In the records, each line holding "Miguel" must be reported.

(Saved entries)
= Beginning of Section =

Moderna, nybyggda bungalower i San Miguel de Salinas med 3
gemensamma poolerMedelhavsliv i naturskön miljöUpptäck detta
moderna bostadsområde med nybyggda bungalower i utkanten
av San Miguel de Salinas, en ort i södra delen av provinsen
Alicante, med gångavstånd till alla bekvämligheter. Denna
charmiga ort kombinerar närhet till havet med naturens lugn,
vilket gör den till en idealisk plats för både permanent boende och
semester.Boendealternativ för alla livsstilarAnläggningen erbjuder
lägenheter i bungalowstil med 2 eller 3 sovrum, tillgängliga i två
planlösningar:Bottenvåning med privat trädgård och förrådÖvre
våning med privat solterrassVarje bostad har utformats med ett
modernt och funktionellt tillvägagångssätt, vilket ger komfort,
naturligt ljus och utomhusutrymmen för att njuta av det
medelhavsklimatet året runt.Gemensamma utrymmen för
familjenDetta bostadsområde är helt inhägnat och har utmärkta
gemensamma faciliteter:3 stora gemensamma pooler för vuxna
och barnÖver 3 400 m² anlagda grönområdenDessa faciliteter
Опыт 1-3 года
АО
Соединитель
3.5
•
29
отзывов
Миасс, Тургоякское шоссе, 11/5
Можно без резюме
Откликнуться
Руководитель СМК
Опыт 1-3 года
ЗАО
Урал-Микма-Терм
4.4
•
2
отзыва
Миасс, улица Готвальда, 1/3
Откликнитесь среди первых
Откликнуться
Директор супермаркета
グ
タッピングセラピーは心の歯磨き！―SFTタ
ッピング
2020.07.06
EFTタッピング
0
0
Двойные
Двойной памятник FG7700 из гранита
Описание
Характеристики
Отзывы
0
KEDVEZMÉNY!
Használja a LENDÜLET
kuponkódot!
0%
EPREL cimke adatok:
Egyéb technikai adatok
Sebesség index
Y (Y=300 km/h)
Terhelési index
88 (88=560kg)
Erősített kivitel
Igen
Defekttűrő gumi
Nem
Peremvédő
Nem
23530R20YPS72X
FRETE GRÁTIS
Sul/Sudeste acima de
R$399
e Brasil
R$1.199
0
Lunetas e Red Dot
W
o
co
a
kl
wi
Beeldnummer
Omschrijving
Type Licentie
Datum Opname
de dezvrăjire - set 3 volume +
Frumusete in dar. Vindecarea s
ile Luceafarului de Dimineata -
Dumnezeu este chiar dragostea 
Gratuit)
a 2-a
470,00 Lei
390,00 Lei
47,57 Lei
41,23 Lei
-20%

= End of Section =
= Beginning of Section =

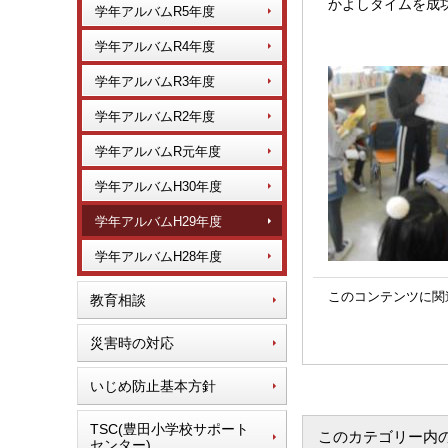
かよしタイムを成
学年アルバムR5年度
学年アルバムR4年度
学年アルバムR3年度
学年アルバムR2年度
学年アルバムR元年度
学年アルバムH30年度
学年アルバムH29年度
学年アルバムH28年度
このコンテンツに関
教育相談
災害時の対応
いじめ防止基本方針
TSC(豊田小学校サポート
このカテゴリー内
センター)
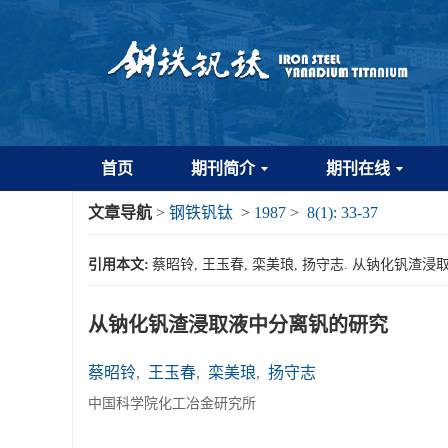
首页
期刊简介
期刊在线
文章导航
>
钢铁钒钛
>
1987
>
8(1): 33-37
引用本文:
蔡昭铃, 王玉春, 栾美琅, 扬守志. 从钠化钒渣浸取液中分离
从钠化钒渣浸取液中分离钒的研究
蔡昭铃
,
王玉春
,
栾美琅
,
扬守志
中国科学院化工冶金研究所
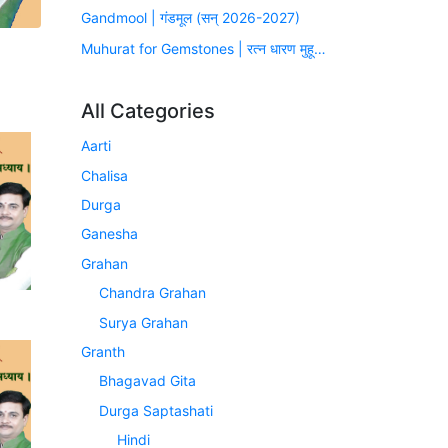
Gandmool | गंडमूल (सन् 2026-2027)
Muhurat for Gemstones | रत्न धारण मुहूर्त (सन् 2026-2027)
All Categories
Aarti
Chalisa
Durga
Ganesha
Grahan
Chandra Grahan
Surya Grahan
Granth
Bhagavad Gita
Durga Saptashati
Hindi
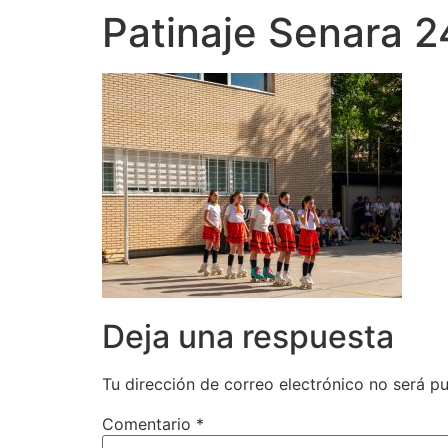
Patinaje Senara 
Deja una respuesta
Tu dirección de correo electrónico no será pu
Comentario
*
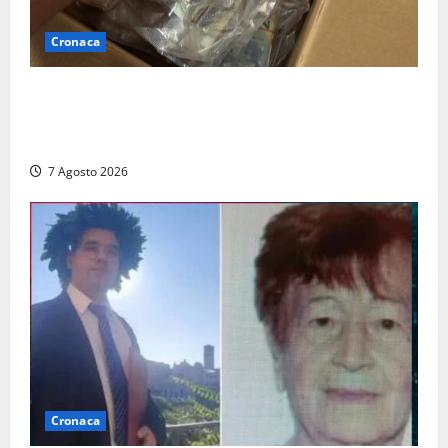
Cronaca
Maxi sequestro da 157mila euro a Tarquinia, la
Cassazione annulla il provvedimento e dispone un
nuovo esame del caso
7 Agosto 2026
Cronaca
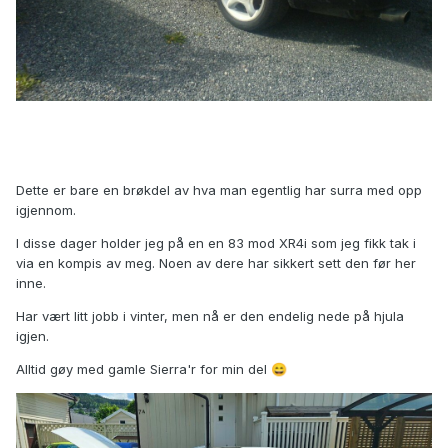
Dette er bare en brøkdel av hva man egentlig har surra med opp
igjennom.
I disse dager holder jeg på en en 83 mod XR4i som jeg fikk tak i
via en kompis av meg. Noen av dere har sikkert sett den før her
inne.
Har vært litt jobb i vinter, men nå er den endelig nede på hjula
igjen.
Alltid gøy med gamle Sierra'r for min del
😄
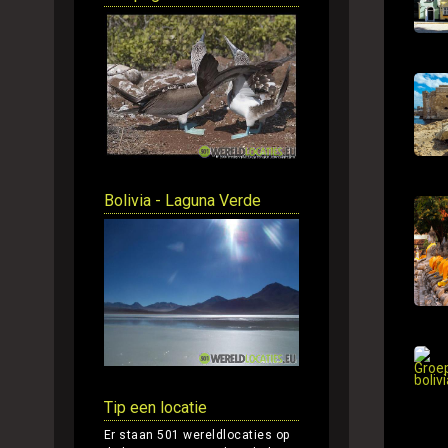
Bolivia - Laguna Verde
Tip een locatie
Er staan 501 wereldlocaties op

= End of Section =
= Beginning of Section =

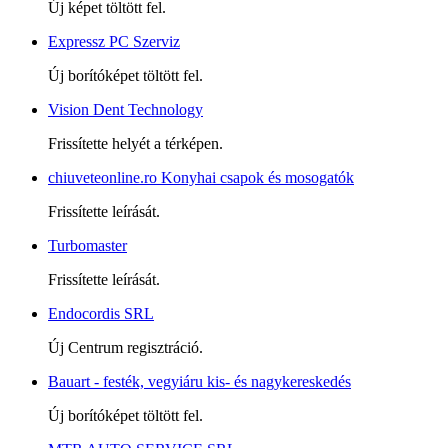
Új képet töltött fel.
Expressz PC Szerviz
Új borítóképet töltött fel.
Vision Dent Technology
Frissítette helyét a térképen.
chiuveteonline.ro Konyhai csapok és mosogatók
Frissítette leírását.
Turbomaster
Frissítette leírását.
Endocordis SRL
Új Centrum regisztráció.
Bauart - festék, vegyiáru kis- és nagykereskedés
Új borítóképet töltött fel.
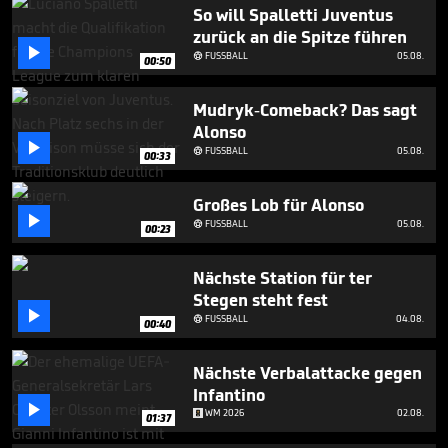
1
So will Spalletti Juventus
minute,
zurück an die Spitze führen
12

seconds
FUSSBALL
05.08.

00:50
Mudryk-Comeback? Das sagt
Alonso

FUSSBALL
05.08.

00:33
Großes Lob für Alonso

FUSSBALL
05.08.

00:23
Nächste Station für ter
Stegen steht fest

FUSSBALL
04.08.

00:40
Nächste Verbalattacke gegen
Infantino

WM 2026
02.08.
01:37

= End of Section =

The completed task:
Moderna, nybyggda bungalower i San Miguel de Salinas med 3
av San Miguel de Salinas, en ort i södra delen av provinsen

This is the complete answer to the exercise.